__TASK BRIEF__.
Convert the lines from the line with "Comtoise-touw, blank koord" to the line with "В наличии: 84 шт. (доставка до 10 дней)" into a Markdown table with the columns Row and Text, numbering each row and skipping blank lines. Omit the picture markers.

_ _ _ _ _ _ _

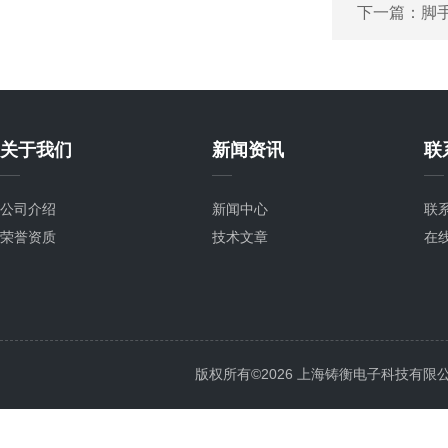
下一篇：
脚
关于我们
新闻资讯
联
公司介绍
新闻中心
联
荣誉资质
技术文章
在
版权所有©2026 上海铸衡电子科技有限公司 Al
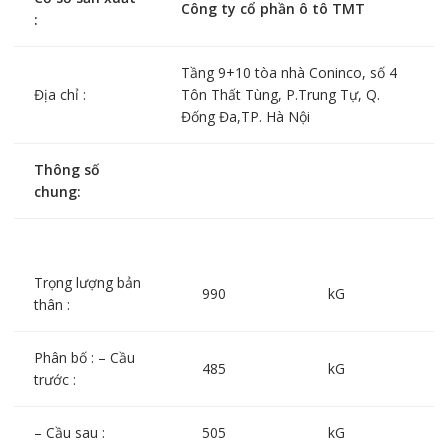
Công ty cổ phần ô tô TMT
:
Tầng 9+10 tòa nhà Coninco, số 4
Địa chỉ :
Tôn Thất Tùng, P.Trung Tự, Q.
Đống Đa,TP. Hà Nội
Thông số
chung:
Trọng lượng bản
990
kG
thân :
Phân bố : – Cầu
485
kG
trước :
– Cầu sau :
505
kG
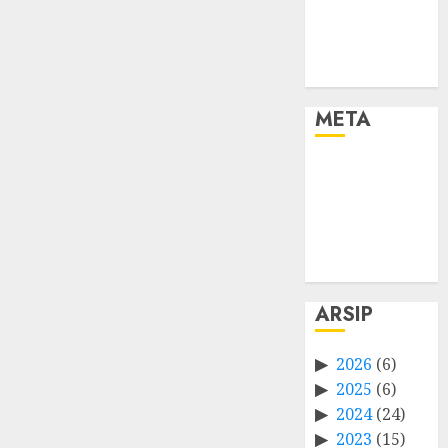
META
Log in
Entries feed
Comments
feed
WordPress.org
ARSIP
2026
(6)
2025
(6)
2024
(24)
2023
(15)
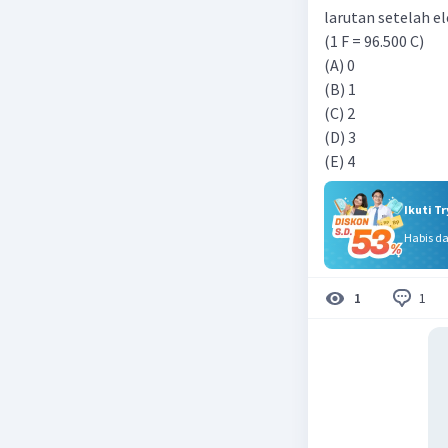
larutan setelah el
(1 F = 96.500 C)
(A) 0
(B) 1
(C) 2
(D) 3
(E) 4
Ikuti T
Habis d
1
1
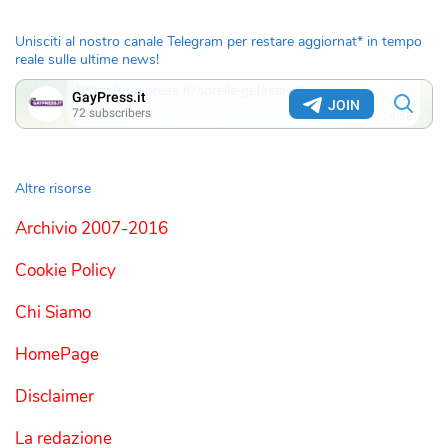
Unisciti al nostro canale Telegram per restare aggiornat* in tempo
reale sulle ultime news!
Altre risorse
Archivio 2007-2016
Cookie Policy
Chi Siamo
HomePage
Disclaimer
La redazione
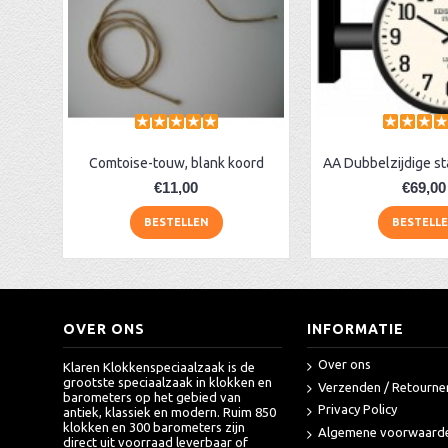
Comtoise-touw, blank koord
€11,00
€69,00
BESTELLEN
BESTELL
OVER ONS
INFORMATIE
Over ons
Klaren Klokkenspeciaalzaak is de
grootste speciaalzaak in klokken en
Verzenden / Retourne
barometers op het gebied van
Privacy Policy
antiek, klassiek en modern. Ruim 850
klokken en 300 barometers zijn
Algemene voorwaard
direct uit voorraad leverbaar of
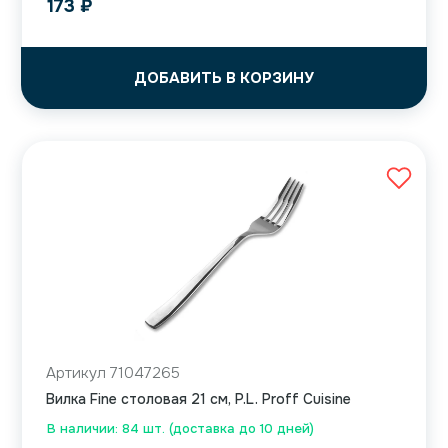
173
₽
ДОБАВИТЬ В КОРЗИНУ
Артикул 71047265
Вилка Fine столовая 21 см, P.L. Proff Cuisine
В наличии: 84 шт. (доставка до 10 дней)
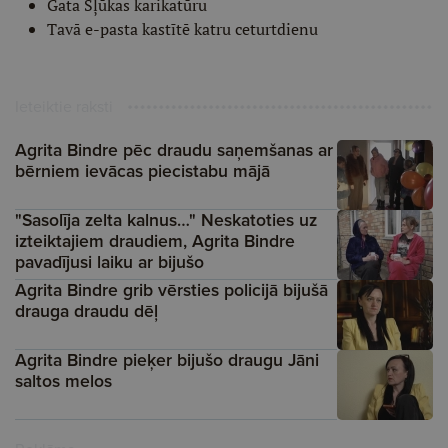
Gata Šļūkas karikatūru
Tavā e-pasta kastītē katru ceturtdienu
Ieteiktie raksti
Agrita Bindre pēc draudu saņemšanas ar
bērniem ievācas piecistabu mājā
"Sasolīja zelta kalnus…" Neskatoties uz
izteiktajiem draudiem, Agrita Bindre
pavadījusi laiku ar bijušo
Agrita Bindre grib vērsties policijā bijušā
drauga draudu dēļ
Agrita Bindre pieķer bijušo draugu Jāni
saltos melos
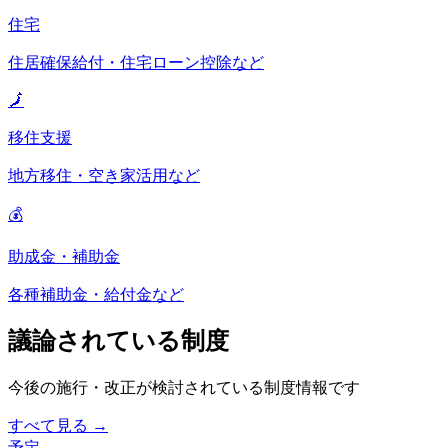
住宅
住居確保給付・住宅ローン控除など
🗾
移住支援
地方移住・空き家活用など
💰
助成金・補助金
各種補助金・給付金など
議論されている制度
今後の施行・改正が検討されている制度情報です
すべて見る →
予定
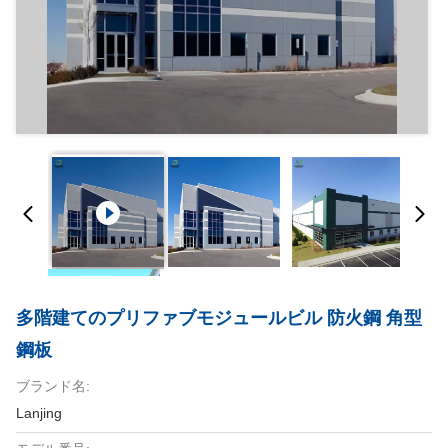
多階建てのプリファブモジュールビル 防火鋼 角型
鋼板
ブランド名:
Lanjing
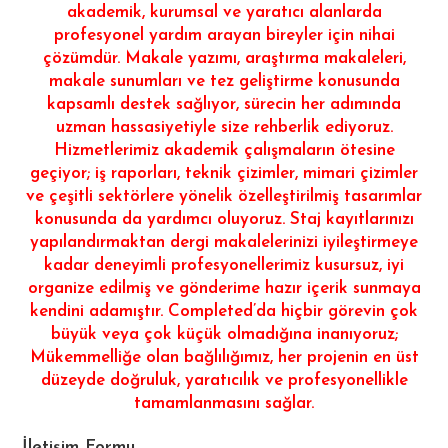
akademik, kurumsal ve yaratıcı alanlarda
profesyonel yardım arayan bireyler için nihai
çözümdür. Makale yazımı, araştırma makaleleri,
makale sunumları ve tez geliştirme konusunda
kapsamlı destek sağlıyor, sürecin her adımında
uzman hassasiyetiyle size rehberlik ediyoruz.
Hizmetlerimiz akademik çalışmaların ötesine
geçiyor; iş raporları, teknik çizimler, mimari çizimler
ve çeşitli sektörlere yönelik özelleştirilmiş tasarımlar
konusunda da yardımcı oluyoruz. Staj kayıtlarınızı
yapılandırmaktan dergi makalelerinizi iyileştirmeye
kadar deneyimli profesyonellerimiz kusursuz, iyi
organize edilmiş ve gönderime hazır içerik sunmaya
kendini adamıştır. Completed’da hiçbir görevin çok
büyük veya çok küçük olmadığına inanıyoruz;
Mükemmelliğe olan bağlılığımız, her projenin en üst
düzeyde doğruluk, yaratıcılık ve profesyonellikle
tamamlanmasını sağlar.
İletişim Formu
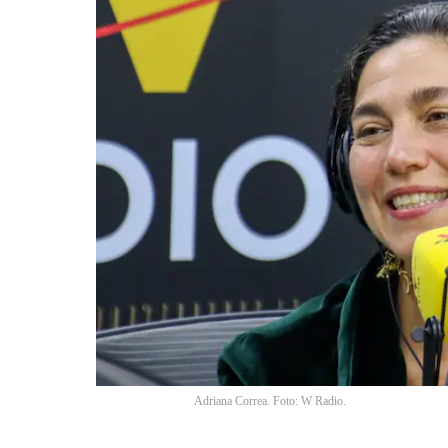
Adriana Correa. Foto: W Radio.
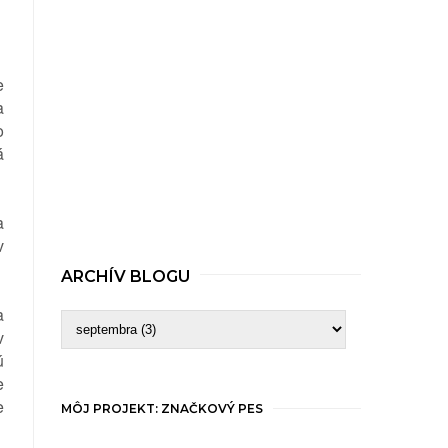
e
a
o
á
a
v
ARCHÍV BLOGU
a
v
ú
e
e
MÔJ PROJEKT: ZNAČKOVÝ PES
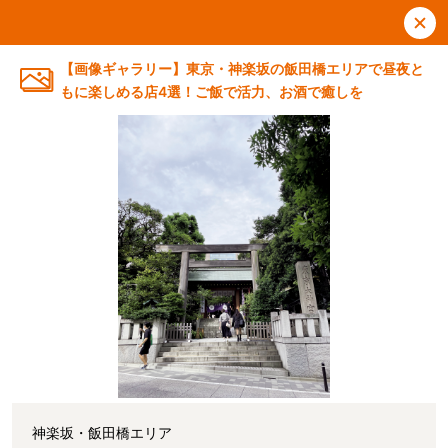
【画像ギャラリー】東京・神楽坂の飯田橋エリアで昼夜と
もに楽しめる店4選！ご飯で活力、お酒で癒しを
神楽坂・飯田橋エリア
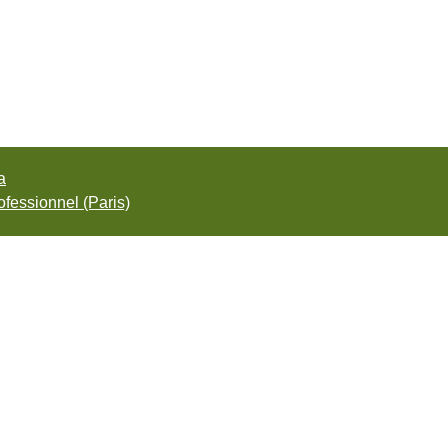
а
fessionnel (Paris)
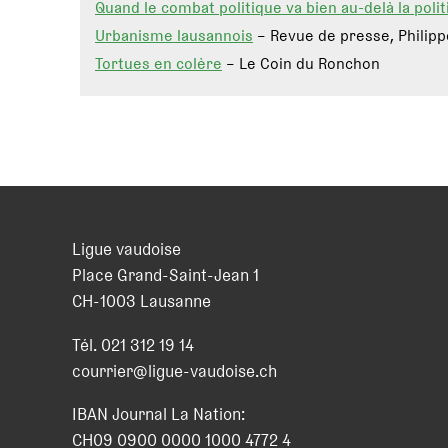
Quand le combat politique va bien au-delà la poli
Urbanisme lausannois
– Revue de presse, Philip
Tortues en colère
– Le Coin du Ronchon
Ligue vaudoise
Place Grand-Saint-Jean 1
CH
-
1003
Lausanne
Tél.
021 312 19 14
courrier@ligue-vaudoise.ch
IBAN Journal La Nation:
CH09 0900 0000 1000 4772 4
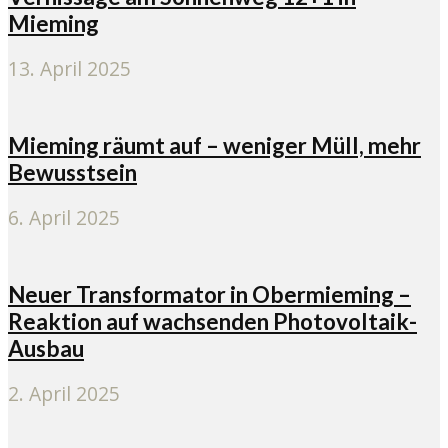
Mieming
13. April 2025
Mieming räumt auf – weniger Müll, mehr
Bewusstsein
6. April 2025
Neuer Transformator in Obermieming –
Reaktion auf wachsenden Photovoltaik-
Ausbau
2. April 2025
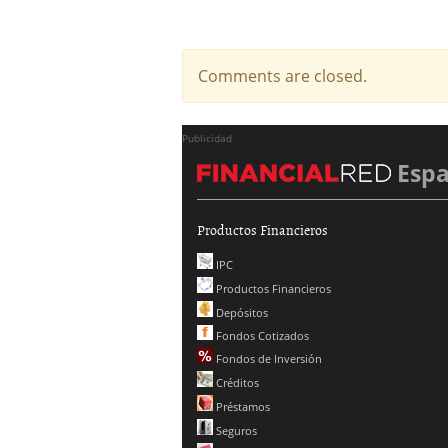
Comments are closed.
Publicidad
Esp
Productos Financieros
IPC
Productos Financieros
Depósitos
Fondos Cotizados
Fondos de Inversión
Créditos
Préstamos
Seguros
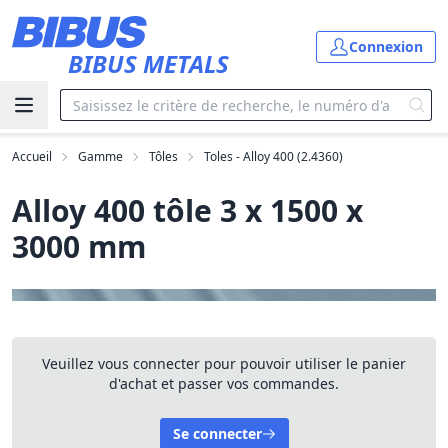
Aller au contenu principal
Connexion
BIBUS METALS
Accueil
Gamme
Tôles
Toles - Alloy 400 (2.4360)
Alloy 400 tôle 3 x 1500 x
3000 mm
Veuillez vous connecter pour pouvoir utiliser le panier
d'achat et passer vos commandes.
Se connecter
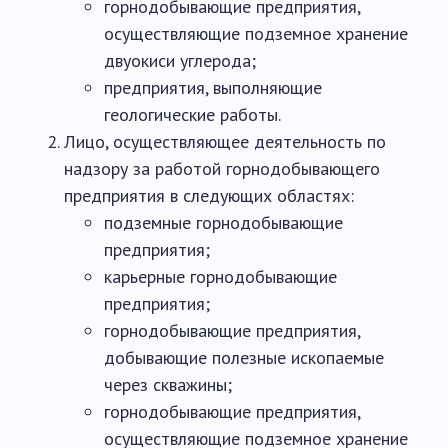
горнодобывающие предприятия,
осуществляющие подземное хранение
двуокиси углерода;
предприятия, выполняющие
геологические работы.
Лицо, осуществляющее деятельность по
надзору за работой горнодобывающего
предприятия в следующих областях:
подземные горнодобывающие
предприятия;
карьерные горнодобывающие
предприятия;
горнодобывающие предприятия,
добывающие полезные ископаемые
через скважины;
горнодобывающие предприятия,
осуществляющие подземное хранение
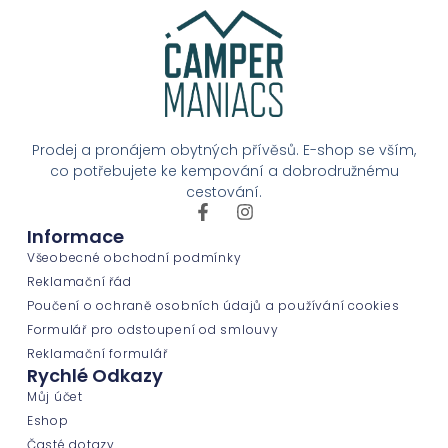
Prodej a pronájem obytných přívěsů. E-shop se vším,
co potřebujete ke kempování a dobrodružnému
cestování.
Informace
Všeobecné obchodní podmínky
Reklamační řád
Poučení o ochraně osobních údajů a používání cookies
Formulář pro odstoupení od smlouvy
Reklamační formulář
Rychlé Odkazy
Můj účet
Eshop
Časté dotazy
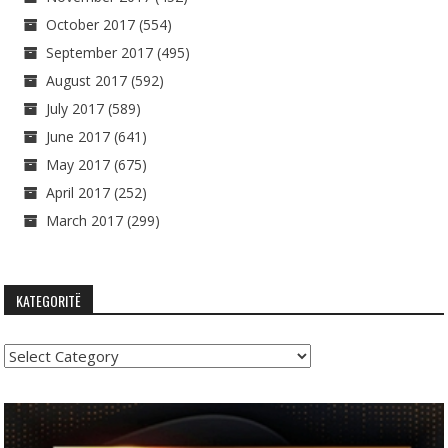
October 2017
(554)
September 2017
(495)
August 2017
(592)
July 2017
(589)
June 2017
(641)
May 2017
(675)
April 2017
(252)
March 2017
(299)
KATEGORITË
Kategoritë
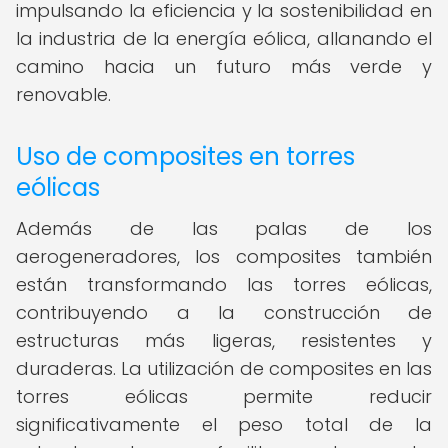
impulsando la eficiencia y la sostenibilidad en
la industria de la energía eólica, allanando el
camino hacia un futuro más verde y
renovable.
Uso de composites en torres
eólicas
Además de las palas de los
aerogeneradores, los composites también
están transformando las torres eólicas,
contribuyendo a la construcción de
estructuras más ligeras, resistentes y
duraderas. La utilización de composites en las
torres eólicas permite reducir
significativamente el peso total de la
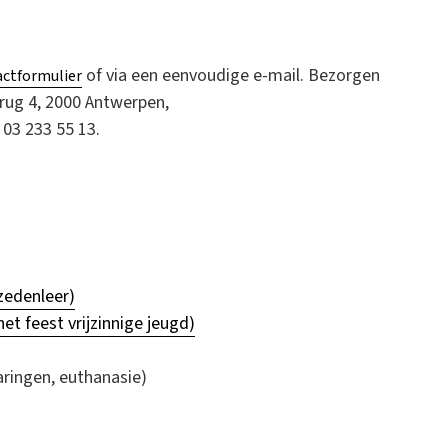
of via een eenvoudige e-mail. Bezorgen
actformulier
brug 4, 2000 Antwerpen,
F 03 233 55 13.
 zedenleer)
het feest vrijzinnige jeugd)
aringen, euthanasie)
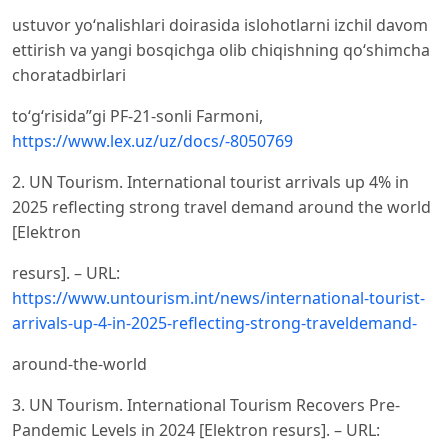
ustuvor yoʻnalishlari doirasida islohotlarni izchil davom
ettirish va yangi bosqichga olib chiqishning qoʻshimcha
choratadbirlari
toʻgʻrisida”gi PF-21-sonli Farmoni,
https://www.lex.uz/uz/docs/-8050769
2. UN Tourism. International tourist arrivals up 4% in
2025 reflecting strong travel demand around the world
[Elektron
resurs]. – URL:
https://www.untourism.int/news/international-tourist-
arrivals-up-4-in-2025-reflecting-strong-traveldemand-
around-the-world
3. UN Tourism. International Tourism Recovers Pre-
Pandemic Levels in 2024 [Elektron resurs]. – URL:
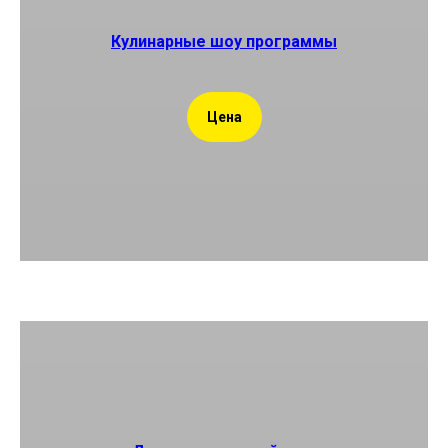
Кулинарные шоу программы
Цена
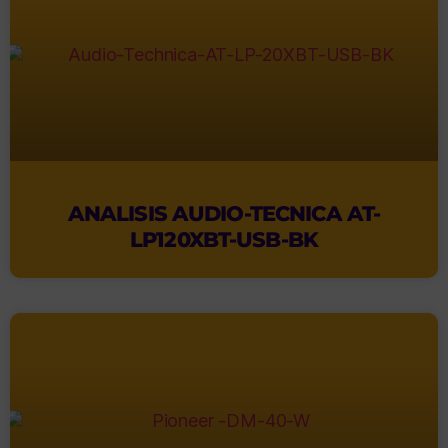
ANALISIS AUDIO-TECNICA AT-
LP120XBT-USB-BK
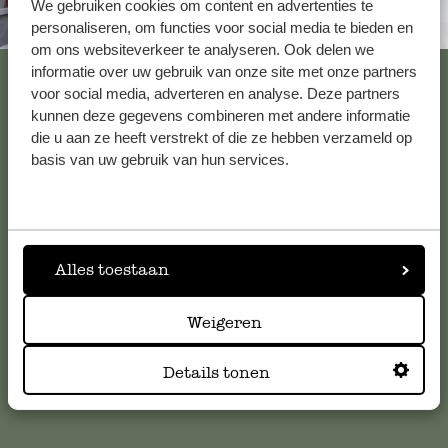
We gebruiken cookies om content en advertenties te
Bedankt voor je beoordeling. We 
Altijd in de buurt
personaliseren, om functies voor social media te bieden en
snel mogelijk contact met je op via 
om ons websiteverkeer te analyseren. Ook delen we
Bekijk alle 62 winkels
informatie over uw gebruik van onze site met onze partners
voor social media, adverteren en analyse. Deze partners
kunnen deze gegevens combineren met andere informatie
erg klein
die u aan ze heeft verstrekt of die ze hebben verzameld op
Klantenservice
basis van uw gebruik van hun services.
22 januari 2025
erg klein
Voor vragen, tips of hulp kun je contact opnemen met onze
klantenservice. Of bekijk hier het antwoord op de
meestgestelde vragen
.
Antwoord van Dille & Kamille
Alles toestaan
23 januari 2025
Bedankt voor je beoordeling. We 
klantenservice@dille-kamille.com
Weigeren
hierover graag even contact met je 
mail.
Details tonen
Online Klantenservice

_ _ _ _ _ _ _

__REPLY__.
| Row | Text |
|---|---|
| 1 | Comtoise-touw, blank koord |
| 2 | €11,00 |
| 3 | €69,00 |
| 4 | BESTELLEN |
| 5 | BESTELL |
| 6 | OVER ONS |
| 7 | INFORMATIE |
| 8 | Over ons |
| 9 | Klaren Klokkenspeciaalzaak is de |
| 10 | grootste speciaalzaak in klokken en |
| 11 | Verzenden / Retourne |
| 12 | barometers op het gebied van |
| 13 | Privacy Policy |
| 14 | antiek, klassiek en modern. Ruim 850 |
| 15 | klokken en 300 barometers zijn |
| 16 | Algemene voorwaard |
| 17 | direct uit voorraad leverbaar of |
| 18 | 173 |
| 19 | ₽ |
| 20 | ДОБАВИТЬ В КОРЗИНУ |
| 21 | Артикул 71047265 |
| 22 | Вилка Fine столовая 21 см, P.L. Proff Cuisine |
| 23 | В наличии: 84 шт. (доставка до 10 дней) |